-- start Dataset records --

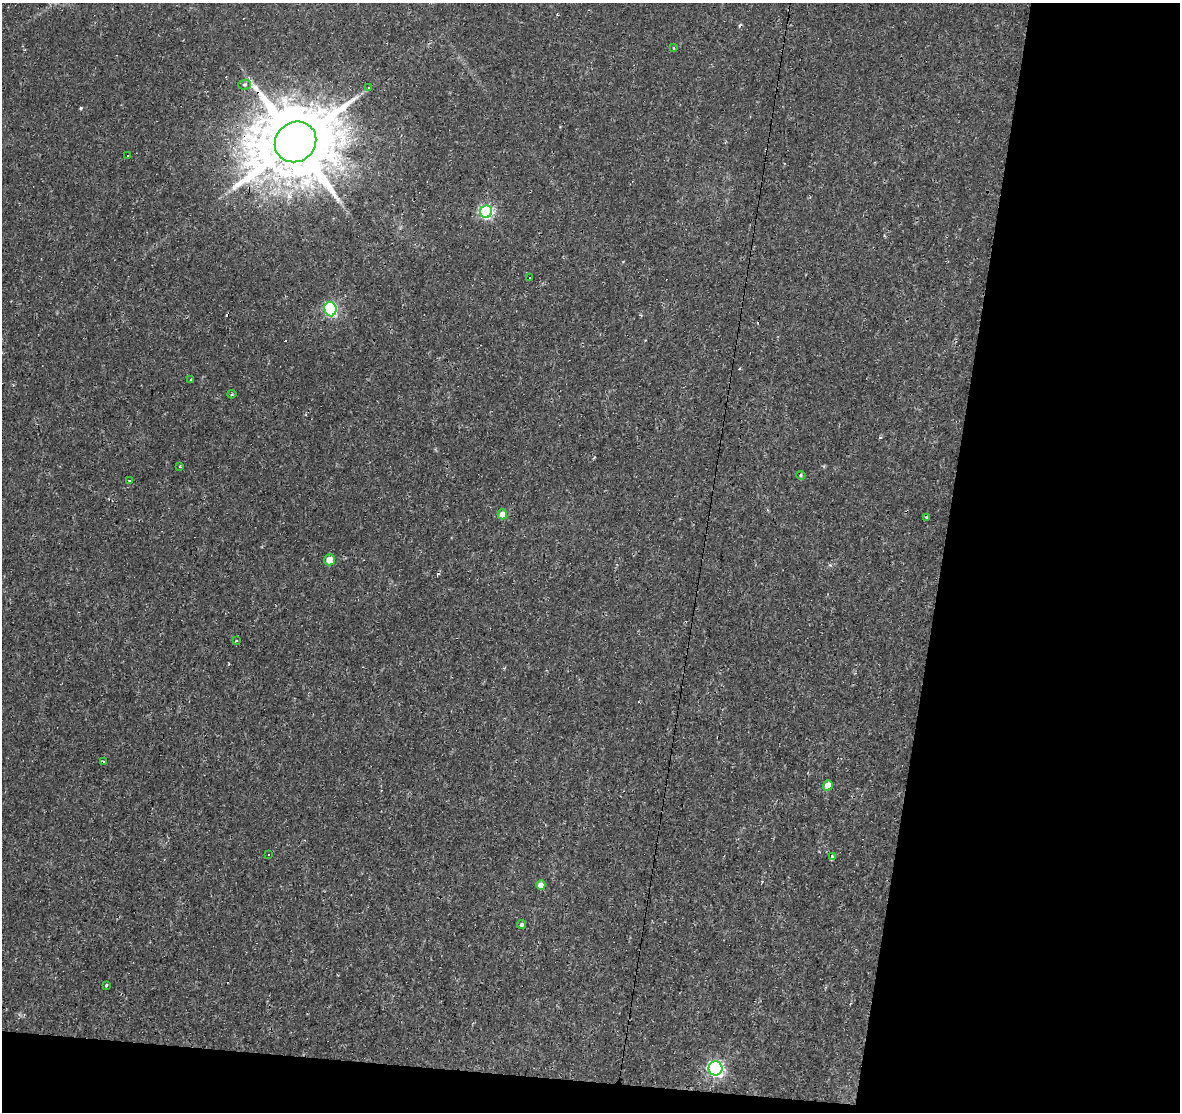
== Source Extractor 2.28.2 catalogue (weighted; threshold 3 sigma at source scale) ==
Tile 4 of 2 x 2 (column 2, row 2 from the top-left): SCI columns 1179-2356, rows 126-1235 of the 2356 x 2456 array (HDU 1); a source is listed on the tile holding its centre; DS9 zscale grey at full resolution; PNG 1182 x 1114 px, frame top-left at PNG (2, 3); each listed source drawn as its Kron ellipse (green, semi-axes under 4 px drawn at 4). Shown black and unused: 23% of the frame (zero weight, under 2 of 3 exposures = <1% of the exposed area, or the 3 px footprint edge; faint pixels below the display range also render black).
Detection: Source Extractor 2.28.2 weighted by HDU 2 'WHT'; one run over the whole footprint, this tile lists its part. Background 0.00937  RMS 0.0025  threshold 0.011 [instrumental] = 3 sigma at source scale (4.5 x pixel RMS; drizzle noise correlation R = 1.50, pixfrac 1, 0.0396/0.0396 arcsec/px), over >= 5 px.
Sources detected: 34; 9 cosmic-ray / hot-pixel residue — neither listed nor drawn; the other 25 listed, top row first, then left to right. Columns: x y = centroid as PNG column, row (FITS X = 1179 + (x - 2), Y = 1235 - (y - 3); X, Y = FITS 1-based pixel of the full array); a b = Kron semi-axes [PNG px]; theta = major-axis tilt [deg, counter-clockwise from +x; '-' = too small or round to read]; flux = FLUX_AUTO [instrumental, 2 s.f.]
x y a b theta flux
674 47 3 3 - 0.7
245 85 6 5 - 0.54
368 88 4 2 - 0.2
296 142 21 19 40 3500
128 155 2 2 - 0.29
486 212 6 6 - 41
530 277 3 3 - 2.3
330 309 7 6 - 38
191 379 3 3 - 0.32
232 394 4 4 - 0.29
180 466 3 3 - 0.19
801 475 5 4 - 0.32
129 480 3 3 - 1.8
502 514 5 4 - 3.1
927 517 3 3 - 1.3
329 560 5 5 - 2.6
237 641 4 3 - 0.29
103 761 4 3 - 0.27
828 785 5 4 - 2.7
269 854 3 2 - 0.17
832 856 4 3 - 1.4
541 885 5 4 - 2.3
522 925 4 4 - 0.54
106 985 3 3 - 0.47
715 1068 7 7 - 61
Overlapping masked pixels (flux is a lower limit): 1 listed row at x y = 296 142
Unlisted compact peaks at least as high as the median listed source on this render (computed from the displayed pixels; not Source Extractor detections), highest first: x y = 81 108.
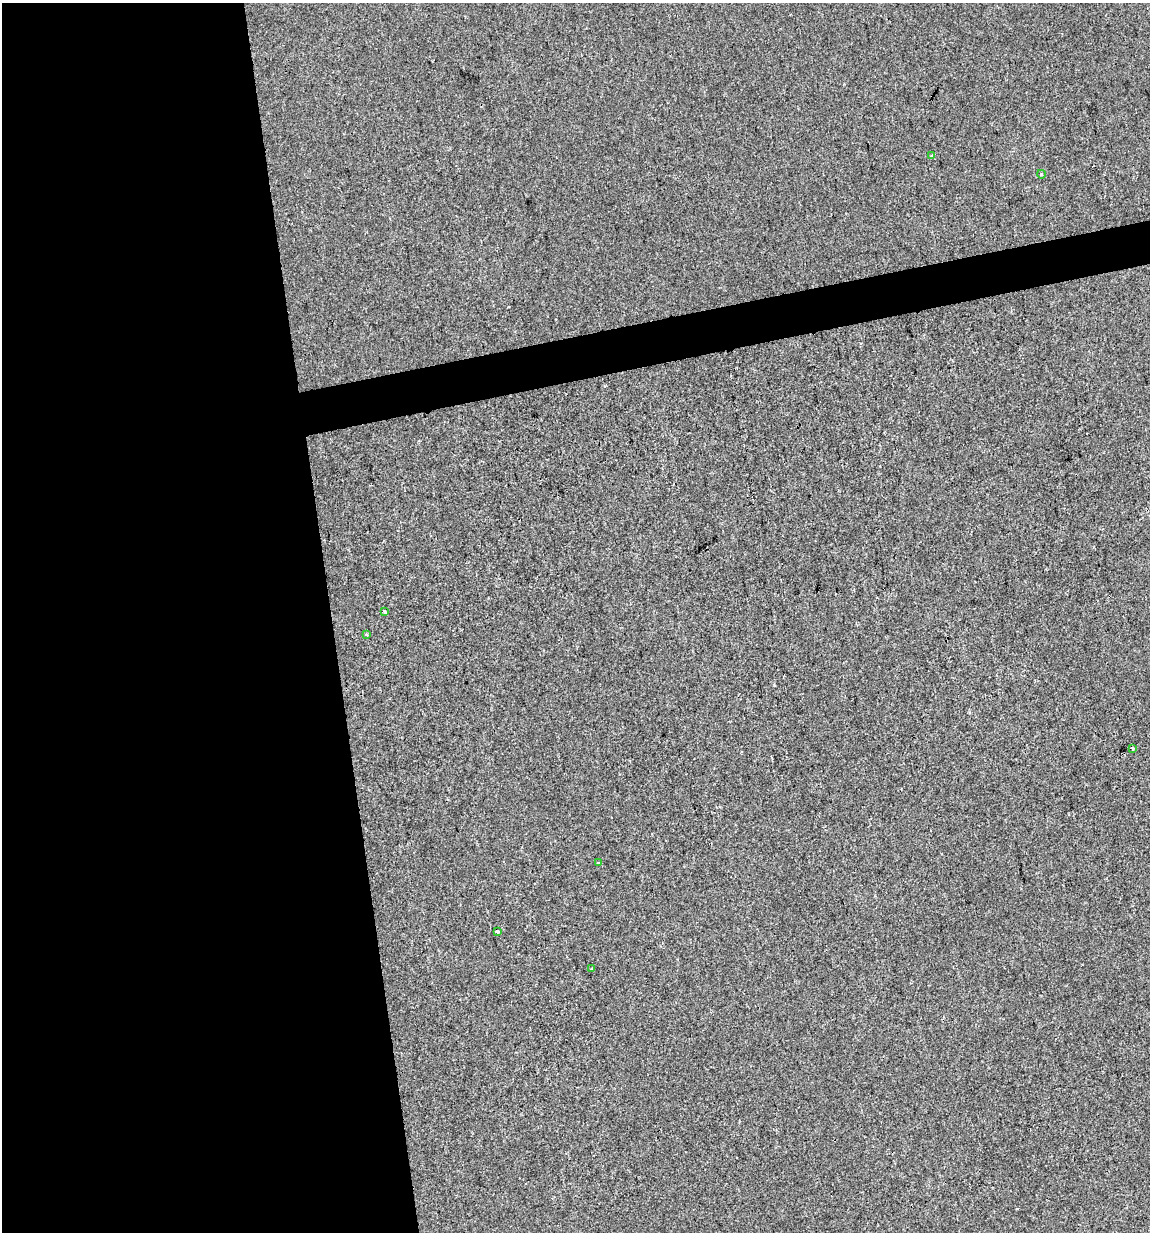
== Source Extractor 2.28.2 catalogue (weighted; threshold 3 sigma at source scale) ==
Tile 9 of 4 x 4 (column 1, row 3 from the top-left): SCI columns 30-1177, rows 1231-2460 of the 4697 x 4919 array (HDU 1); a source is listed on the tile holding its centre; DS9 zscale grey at full resolution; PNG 1152 x 1234 px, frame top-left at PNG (2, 3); each listed source drawn as its Kron ellipse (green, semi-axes under 4 px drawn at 4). Shown black and unused: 31% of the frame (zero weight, under 2 of 3 exposures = <1% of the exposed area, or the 3 px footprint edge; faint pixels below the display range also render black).
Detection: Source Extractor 2.28.2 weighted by HDU 2 'WHT'; one run over the whole footprint, this tile lists its part. Background -2.51e-04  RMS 0.0042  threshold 0.019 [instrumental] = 3 sigma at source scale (4.5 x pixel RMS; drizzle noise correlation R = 1.50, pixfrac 1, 0.0396/0.0396 arcsec/px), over >= 5 px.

-- end Dataset records --

### Your instructions
Transcribe every line of the entries above verbatim, leaving out the pictures.

### Problem solution
== Source Extractor 2.28.2 catalogue (weighted; threshold 3 sigma at source scale) ==
Tile 4 of 2 x 2 (column 2, row 2 from the top-left): SCI columns 1179-2356, rows 126-1235 of the 2356 x 2456 array (HDU 1); a source is listed on the tile holding its centre; DS9 zscale grey at full resolution; PNG 1182 x 1114 px, frame top-left at PNG (2, 3); each listed source drawn as its Kron ellipse (green, semi-axes under 4 px drawn at 4). Shown black and unused: 23% of the frame (zero weight, under 2 of 3 exposures = <1% of the exposed area, or the 3 px footprint edge; faint pixels below the display range also render black).
Detection: Source Extractor 2.28.2 weighted by HDU 2 'WHT'; one run over the whole footprint, this tile lists its part. Background 0.00937  RMS 0.0025  threshold 0.011 [instrumental] = 3 sigma at source scale (4.5 x pixel RMS; drizzle noise correlation R = 1.50, pixfrac 1, 0.0396/0.0396 arcsec/px), over >= 5 px.
Sources detected: 34; 9 cosmic-ray / hot-pixel residue — neither listed nor drawn; the other 25 listed, top row first, then left to right. Columns: x y = centroid as PNG column, row (FITS X = 1179 + (x - 2), Y = 1235 - (y - 3); X, Y = FITS 1-based pixel of the full array); a b = Kron semi-axes [PNG px]; theta = major-axis tilt [deg, counter-clockwise from +x; '-' = too small or round to read]; flux = FLUX_AUTO [instrumental, 2 s.f.]
x y a b theta flux
674 47 3 3 - 0.7
245 85 6 5 - 0.54
368 88 4 2 - 0.2
296 142 21 19 40 3500
128 155 2 2 - 0.29
486 212 6 6 - 41
530 277 3 3 - 2.3
330 309 7 6 - 38
191 379 3 3 - 0.32
232 394 4 4 - 0.29
180 466 3 3 - 0.19
801 475 5 4 - 0.32
129 480 3 3 - 1.8
502 514 5 4 - 3.1
927 517 3 3 - 1.3
329 560 5 5 - 2.6
237 641 4 3 - 0.29
103 761 4 3 - 0.27
828 785 5 4 - 2.7
269 854 3 2 - 0.17
832 856 4 3 - 1.4
541 885 5 4 - 2.3
522 925 4 4 - 0.54
106 985 3 3 - 0.47
715 1068 7 7 - 61
Overlapping masked pixels (flux is a lower limit): 1 listed row at x y = 296 142
Unlisted compact peaks at least as high as the median listed source on this render (computed from the displayed pixels; not Source Extractor detections), highest first: x y = 81 108.
== Source Extractor 2.28.2 catalogue (weighted; threshold 3 sigma at source scale) ==
Tile 9 of 4 x 4 (column 1, row 3 from the top-left): SCI columns 30-1177, rows 1231-2460 of the 4697 x 4919 array (HDU 1); a source is listed on the tile holding its centre; DS9 zscale grey at full resolution; PNG 1152 x 1234 px, frame top-left at PNG (2, 3); each listed source drawn as its Kron ellipse (green, semi-axes under 4 px drawn at 4). Shown black and unused: 31% of the frame (zero weight, under 2 of 3 exposures = <1% of the exposed area, or the 3 px footprint edge; faint pixels below the display range also render black).
Detection: Source Extractor 2.28.2 weighted by HDU 2 'WHT'; one run over the whole footprint, this tile lists its part. Background -2.51e-04  RMS 0.0042  threshold 0.019 [instrumental] = 3 sigma at source scale (4.5 x pixel RMS; drizzle noise correlation R = 1.50, pixfrac 1, 0.0396/0.0396 arcsec/px), over >= 5 px.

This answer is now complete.